What to do: Search term "lines": copy each line of the data containing it.

---- Material shown

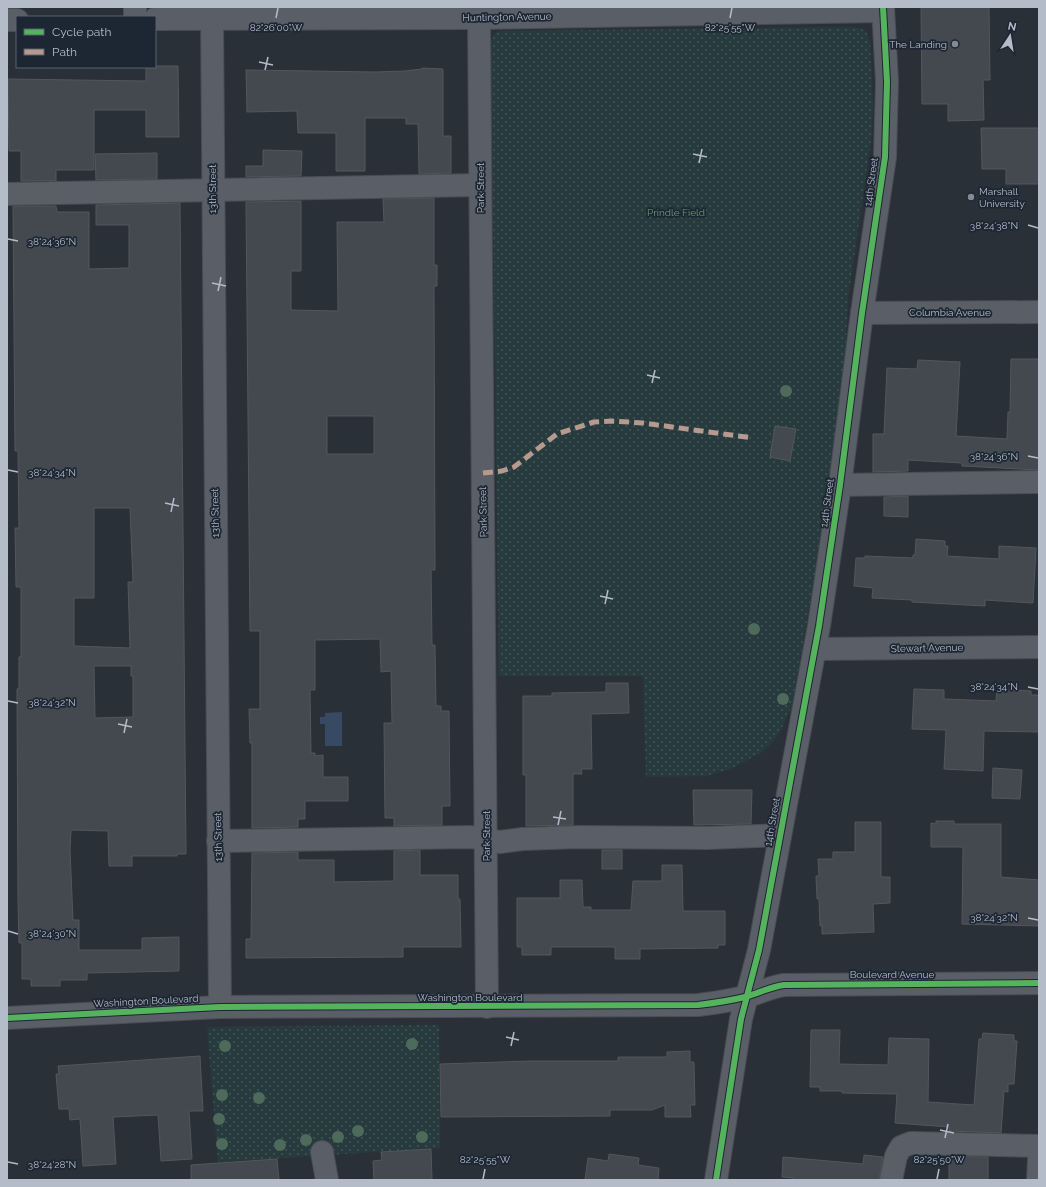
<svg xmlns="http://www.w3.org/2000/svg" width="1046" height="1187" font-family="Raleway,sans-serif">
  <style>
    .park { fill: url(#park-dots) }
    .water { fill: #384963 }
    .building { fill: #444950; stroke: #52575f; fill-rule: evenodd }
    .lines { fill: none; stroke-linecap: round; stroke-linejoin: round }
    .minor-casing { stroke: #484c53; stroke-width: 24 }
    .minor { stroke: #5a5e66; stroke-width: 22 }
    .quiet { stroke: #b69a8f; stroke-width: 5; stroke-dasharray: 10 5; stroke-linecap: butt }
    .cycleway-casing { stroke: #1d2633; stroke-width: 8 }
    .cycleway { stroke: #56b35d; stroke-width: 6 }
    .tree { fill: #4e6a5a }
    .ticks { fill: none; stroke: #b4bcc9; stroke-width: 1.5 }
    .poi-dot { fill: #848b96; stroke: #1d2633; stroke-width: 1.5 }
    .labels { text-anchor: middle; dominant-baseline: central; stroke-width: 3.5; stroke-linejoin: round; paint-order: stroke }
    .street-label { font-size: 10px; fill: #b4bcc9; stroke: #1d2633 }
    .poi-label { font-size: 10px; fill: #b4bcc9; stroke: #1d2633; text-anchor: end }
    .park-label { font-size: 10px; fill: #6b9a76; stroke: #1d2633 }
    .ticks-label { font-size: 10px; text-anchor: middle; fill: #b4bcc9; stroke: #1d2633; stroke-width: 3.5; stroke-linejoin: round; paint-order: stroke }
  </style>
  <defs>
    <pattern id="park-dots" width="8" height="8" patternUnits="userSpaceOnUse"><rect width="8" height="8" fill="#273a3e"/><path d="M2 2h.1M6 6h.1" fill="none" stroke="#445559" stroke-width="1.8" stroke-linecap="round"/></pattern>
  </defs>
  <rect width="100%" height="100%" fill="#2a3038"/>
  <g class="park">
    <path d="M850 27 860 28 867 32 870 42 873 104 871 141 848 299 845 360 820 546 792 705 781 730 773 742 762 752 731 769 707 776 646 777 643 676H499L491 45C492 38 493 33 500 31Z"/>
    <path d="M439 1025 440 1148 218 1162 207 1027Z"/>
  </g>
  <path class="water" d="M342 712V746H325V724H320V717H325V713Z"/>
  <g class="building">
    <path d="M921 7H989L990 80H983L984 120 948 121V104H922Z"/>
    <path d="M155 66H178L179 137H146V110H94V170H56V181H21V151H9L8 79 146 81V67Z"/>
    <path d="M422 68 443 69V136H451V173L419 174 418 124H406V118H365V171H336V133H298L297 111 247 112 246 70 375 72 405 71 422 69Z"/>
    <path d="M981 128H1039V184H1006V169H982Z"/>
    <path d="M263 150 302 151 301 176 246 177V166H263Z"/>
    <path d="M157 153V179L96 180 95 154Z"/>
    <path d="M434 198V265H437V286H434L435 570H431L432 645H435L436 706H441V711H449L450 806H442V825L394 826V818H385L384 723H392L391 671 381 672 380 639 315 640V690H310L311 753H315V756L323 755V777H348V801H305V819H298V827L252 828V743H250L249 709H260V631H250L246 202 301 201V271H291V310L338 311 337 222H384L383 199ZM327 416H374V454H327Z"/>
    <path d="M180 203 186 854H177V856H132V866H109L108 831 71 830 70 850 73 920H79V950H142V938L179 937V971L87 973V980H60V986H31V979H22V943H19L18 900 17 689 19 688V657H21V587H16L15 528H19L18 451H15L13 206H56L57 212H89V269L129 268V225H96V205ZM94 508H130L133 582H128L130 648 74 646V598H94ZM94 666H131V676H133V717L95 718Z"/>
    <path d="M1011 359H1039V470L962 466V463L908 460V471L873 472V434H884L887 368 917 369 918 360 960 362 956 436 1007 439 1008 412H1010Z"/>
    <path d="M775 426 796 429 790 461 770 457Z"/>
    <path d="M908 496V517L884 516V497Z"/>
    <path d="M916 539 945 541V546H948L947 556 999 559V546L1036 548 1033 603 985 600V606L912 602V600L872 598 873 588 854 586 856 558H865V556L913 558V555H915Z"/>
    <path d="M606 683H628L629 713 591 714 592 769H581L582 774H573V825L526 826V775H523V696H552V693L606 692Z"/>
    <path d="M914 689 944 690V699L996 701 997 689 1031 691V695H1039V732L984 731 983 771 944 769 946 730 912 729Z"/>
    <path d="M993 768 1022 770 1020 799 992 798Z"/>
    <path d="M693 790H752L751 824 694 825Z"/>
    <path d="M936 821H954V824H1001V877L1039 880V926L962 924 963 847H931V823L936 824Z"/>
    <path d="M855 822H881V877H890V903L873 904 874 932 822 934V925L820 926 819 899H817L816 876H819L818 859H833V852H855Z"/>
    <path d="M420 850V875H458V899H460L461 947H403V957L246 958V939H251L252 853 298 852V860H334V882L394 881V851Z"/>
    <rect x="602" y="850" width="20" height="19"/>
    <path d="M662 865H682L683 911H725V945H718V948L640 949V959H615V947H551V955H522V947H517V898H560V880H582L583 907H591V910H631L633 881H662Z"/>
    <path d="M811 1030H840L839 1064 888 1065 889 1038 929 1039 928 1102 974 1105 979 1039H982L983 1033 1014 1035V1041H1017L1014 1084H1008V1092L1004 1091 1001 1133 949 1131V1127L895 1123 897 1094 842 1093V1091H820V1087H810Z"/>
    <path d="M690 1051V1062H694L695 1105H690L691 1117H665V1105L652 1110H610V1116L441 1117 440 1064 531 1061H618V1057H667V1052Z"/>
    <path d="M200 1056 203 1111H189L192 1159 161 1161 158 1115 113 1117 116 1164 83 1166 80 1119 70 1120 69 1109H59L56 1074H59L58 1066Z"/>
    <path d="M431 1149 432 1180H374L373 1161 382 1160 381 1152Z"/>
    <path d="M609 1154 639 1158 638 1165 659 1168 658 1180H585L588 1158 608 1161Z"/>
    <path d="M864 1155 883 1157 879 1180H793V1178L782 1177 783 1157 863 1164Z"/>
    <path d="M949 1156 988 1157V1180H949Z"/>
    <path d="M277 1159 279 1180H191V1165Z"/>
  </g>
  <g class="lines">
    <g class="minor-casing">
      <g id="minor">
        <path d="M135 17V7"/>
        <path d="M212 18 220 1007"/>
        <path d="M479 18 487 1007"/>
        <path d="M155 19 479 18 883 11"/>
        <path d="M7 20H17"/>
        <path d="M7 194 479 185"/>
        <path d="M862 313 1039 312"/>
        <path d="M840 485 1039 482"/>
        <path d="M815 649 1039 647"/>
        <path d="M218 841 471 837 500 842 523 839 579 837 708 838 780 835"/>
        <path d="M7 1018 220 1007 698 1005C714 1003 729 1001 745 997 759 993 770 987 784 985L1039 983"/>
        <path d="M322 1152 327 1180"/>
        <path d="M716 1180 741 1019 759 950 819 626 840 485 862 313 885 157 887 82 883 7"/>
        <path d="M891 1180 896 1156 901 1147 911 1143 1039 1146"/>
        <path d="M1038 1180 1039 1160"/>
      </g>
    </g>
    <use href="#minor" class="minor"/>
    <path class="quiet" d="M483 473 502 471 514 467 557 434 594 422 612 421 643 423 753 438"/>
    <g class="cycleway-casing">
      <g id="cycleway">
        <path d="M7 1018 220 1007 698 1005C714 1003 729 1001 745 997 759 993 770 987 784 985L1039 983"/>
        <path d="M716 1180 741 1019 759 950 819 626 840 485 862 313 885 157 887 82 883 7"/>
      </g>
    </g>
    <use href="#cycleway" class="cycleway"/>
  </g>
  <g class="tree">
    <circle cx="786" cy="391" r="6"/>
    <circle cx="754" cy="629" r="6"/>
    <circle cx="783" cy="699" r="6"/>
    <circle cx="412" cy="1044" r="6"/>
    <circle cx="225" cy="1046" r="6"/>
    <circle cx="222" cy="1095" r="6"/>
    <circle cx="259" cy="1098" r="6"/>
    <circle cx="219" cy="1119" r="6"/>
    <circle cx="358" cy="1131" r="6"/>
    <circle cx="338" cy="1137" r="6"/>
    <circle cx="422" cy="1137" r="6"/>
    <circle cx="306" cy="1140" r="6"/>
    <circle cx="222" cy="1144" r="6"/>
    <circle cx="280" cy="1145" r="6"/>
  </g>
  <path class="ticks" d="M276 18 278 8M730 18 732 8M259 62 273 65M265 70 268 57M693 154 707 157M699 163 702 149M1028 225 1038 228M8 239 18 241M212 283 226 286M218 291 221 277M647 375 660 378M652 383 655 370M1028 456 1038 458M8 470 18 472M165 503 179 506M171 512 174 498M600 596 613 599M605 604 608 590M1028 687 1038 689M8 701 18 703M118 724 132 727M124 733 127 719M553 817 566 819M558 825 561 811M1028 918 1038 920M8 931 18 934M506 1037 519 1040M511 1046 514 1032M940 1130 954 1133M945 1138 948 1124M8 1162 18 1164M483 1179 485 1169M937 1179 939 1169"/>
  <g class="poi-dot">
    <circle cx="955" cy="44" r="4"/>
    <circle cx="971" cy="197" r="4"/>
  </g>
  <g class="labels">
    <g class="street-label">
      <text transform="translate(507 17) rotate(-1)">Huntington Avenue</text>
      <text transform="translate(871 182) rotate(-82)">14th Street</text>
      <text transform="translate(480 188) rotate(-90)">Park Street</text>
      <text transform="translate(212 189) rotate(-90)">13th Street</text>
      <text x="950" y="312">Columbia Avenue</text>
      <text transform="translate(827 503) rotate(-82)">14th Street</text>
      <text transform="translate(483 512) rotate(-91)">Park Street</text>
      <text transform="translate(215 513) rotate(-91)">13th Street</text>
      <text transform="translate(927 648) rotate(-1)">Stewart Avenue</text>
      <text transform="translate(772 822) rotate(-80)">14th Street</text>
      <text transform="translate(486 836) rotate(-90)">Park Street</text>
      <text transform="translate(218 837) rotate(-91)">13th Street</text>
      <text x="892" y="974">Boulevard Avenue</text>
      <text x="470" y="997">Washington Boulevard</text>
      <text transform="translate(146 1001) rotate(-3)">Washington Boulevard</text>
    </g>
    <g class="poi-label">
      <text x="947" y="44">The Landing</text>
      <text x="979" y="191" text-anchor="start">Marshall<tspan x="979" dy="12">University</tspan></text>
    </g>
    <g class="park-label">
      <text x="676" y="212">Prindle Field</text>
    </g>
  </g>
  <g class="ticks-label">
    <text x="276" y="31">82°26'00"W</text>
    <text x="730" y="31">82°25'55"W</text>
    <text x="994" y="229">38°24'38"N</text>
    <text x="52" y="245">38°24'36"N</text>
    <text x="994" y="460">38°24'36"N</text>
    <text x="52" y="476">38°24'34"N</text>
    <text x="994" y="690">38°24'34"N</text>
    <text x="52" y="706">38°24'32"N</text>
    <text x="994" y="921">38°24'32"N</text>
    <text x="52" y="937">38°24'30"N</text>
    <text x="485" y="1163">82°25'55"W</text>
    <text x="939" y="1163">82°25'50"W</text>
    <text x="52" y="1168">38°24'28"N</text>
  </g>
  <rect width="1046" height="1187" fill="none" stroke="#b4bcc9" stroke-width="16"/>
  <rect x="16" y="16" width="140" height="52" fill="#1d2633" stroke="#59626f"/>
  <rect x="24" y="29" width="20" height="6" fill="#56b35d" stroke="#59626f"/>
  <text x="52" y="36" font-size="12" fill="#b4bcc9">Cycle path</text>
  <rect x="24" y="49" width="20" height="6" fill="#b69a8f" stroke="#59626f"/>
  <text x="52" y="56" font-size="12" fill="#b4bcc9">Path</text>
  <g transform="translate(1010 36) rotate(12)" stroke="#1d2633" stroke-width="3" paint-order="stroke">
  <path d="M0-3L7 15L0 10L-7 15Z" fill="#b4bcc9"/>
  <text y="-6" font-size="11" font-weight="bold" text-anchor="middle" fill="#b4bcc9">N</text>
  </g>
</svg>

--------

Solution:
    .lines { fill: none; stroke-linecap: round; stroke-linejoin: round }
  <g class="lines">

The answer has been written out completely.